*阅读材料:*
实验七 感受态细胞的制备及转化
一、实验目的
掌握大肠杆菌感受态细胞的制备方法;掌握质粒转化大肠杆菌细胞的方法。
二、实验原理
转化是指将外源DNA分子导入受体细胞,使宿主获得新的遗传性状的过程,作为受体的E.coli细胞多数为限制-修饰系统缺陷的突变株。
经过一些特殊方法(如电击或CaCl2等试剂)的处理,可以暂时改变细胞膜的通透性,提高细胞摄取外源DNA的能力,将其诱导为能允许不同来源DNA进入的感受态(competence)细胞。利用载体中的选择标记或外源片段的特性可对含重组DNA的转化子进行筛选和鉴定。
本实验所用的CaCl2法制备感受态细胞的原理是:在0℃下的CaCl2低渗溶液中,细菌细胞膨胀成球形。转化缓冲液中的DNA形成不易被DNA酶所降解的羟基-钙磷酸复合物,此复合物粘附于细菌细胞表面。42℃短时间热处理(热休克),可以促进细胞吸收DNA复合物。将处理后的细菌放置在非选择性培养液中保温一段时间,促使在转化过程中获得的新表型(如Amp抗性)得到表达。然后再涂布于含有抗生素(如氨苄青霉素)的选择性平板上,37℃培养过夜,这样即可得到转化菌落。
三、实验材料
(1)100mmol/L CaCl2(新鲜配制,经0.22μm滤膜过滤除菌,预冷至4℃)。
(2)LB培养基(固体,每升含)LB培养基(液体,每升含)
1.03×105Pa蒸汽灭菌20min 1.03×105Pa蒸汽灭菌20min
四、实验步骤
1.5ml LB液体培养基中接种一单菌落,于37℃剧烈振荡培养过夜,至OD600>1,按1%体积比取过夜培养物接种入50ml LB液体培养基中,37℃振荡培养至OD6000.3~0.4。

*任务单:*
请根据阅读材料回答:用CaCl2法制备感受态细胞时,短时间热处理(热休克)采用的温度是多少?

数据集记录:
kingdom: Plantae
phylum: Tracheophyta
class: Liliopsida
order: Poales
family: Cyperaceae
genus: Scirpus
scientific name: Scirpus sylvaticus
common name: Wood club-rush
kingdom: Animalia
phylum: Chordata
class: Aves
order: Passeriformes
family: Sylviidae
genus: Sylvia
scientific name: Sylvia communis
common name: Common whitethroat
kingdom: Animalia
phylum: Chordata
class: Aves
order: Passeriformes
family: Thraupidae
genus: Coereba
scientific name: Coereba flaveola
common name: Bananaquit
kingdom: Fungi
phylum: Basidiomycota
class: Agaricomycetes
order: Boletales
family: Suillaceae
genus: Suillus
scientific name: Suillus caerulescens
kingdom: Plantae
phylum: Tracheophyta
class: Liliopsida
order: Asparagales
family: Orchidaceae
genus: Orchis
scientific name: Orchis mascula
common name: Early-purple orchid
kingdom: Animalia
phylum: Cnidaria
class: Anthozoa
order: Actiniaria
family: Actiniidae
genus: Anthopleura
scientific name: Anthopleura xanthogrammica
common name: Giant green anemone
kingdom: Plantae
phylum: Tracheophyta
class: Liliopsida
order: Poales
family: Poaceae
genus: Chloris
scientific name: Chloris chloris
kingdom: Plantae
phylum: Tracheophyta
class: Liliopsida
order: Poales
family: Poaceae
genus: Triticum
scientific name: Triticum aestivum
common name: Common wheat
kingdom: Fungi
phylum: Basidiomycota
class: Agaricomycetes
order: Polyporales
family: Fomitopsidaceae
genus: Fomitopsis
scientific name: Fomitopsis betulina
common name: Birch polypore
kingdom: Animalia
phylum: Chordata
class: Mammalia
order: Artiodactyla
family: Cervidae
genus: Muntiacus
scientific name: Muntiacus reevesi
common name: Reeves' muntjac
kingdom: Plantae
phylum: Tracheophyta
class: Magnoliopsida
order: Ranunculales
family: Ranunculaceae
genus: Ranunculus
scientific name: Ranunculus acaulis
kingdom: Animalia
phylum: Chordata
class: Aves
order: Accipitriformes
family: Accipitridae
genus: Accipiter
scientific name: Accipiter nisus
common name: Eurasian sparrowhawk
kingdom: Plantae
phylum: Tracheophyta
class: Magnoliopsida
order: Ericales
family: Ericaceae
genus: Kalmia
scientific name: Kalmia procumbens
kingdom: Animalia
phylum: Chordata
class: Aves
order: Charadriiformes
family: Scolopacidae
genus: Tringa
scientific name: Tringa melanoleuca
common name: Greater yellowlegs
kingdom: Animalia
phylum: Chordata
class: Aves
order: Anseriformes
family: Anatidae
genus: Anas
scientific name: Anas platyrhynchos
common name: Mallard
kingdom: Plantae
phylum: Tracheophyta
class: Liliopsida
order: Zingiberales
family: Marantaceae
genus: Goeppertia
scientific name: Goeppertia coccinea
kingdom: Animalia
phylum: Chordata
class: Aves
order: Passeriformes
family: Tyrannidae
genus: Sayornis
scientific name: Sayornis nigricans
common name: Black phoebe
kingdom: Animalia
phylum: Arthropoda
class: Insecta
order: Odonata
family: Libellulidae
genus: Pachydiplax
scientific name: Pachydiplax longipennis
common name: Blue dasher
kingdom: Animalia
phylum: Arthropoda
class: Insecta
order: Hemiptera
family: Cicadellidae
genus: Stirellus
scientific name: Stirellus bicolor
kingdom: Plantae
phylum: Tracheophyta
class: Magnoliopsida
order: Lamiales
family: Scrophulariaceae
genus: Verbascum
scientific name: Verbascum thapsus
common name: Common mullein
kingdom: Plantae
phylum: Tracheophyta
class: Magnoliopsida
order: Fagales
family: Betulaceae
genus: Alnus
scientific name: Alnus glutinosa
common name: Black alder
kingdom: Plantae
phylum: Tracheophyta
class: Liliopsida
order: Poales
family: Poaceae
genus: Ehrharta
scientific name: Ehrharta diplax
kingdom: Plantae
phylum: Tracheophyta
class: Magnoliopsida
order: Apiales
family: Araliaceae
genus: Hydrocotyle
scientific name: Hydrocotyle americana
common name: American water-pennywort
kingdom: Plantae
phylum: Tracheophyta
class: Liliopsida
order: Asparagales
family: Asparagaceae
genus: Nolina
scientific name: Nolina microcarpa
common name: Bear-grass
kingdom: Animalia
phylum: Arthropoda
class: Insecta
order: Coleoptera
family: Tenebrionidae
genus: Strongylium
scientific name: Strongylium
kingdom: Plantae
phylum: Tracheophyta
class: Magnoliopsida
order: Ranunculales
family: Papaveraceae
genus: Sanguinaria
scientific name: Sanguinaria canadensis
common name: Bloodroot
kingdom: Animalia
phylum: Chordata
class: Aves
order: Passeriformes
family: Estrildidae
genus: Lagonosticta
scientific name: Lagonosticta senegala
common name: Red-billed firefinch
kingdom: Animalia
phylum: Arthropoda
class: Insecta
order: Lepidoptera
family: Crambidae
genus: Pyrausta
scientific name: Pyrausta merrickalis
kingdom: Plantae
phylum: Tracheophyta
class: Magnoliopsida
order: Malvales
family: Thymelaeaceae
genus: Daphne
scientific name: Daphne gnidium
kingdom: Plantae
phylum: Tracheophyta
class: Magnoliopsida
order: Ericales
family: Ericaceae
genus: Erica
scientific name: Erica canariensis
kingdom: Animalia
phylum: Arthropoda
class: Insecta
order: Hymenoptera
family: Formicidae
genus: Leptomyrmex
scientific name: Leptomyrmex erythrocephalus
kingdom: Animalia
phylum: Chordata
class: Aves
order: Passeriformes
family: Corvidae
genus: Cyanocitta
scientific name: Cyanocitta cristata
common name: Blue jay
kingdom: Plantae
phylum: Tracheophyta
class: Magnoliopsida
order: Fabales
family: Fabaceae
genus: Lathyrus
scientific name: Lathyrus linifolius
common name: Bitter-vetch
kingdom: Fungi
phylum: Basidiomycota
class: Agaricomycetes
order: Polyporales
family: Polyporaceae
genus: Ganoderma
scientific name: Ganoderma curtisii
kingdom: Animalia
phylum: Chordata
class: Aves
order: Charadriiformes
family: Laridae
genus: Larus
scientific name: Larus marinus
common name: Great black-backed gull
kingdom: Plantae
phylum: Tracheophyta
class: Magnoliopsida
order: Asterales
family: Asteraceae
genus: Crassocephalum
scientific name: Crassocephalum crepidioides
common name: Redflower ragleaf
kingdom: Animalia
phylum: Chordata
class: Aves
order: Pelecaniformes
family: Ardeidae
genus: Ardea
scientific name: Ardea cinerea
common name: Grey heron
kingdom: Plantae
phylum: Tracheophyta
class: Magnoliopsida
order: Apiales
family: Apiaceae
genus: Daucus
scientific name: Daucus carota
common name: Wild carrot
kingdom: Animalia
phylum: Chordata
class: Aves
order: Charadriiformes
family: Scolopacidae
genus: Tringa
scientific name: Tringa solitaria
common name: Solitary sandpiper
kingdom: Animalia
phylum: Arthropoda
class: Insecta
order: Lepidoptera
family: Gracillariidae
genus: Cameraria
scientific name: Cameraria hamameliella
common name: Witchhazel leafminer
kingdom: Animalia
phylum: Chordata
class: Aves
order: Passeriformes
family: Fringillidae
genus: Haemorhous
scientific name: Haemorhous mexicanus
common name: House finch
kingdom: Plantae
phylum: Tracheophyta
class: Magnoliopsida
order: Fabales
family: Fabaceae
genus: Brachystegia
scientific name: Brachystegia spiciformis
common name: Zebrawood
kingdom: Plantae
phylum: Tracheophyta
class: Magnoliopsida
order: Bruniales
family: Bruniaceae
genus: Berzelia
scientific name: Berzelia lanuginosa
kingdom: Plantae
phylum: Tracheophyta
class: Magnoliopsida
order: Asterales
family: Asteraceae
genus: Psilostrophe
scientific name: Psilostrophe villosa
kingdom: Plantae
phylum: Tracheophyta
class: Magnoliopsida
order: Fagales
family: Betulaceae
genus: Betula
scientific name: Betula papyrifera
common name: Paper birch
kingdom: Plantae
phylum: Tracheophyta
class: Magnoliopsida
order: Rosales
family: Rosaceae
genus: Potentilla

*任务答案:*
42℃。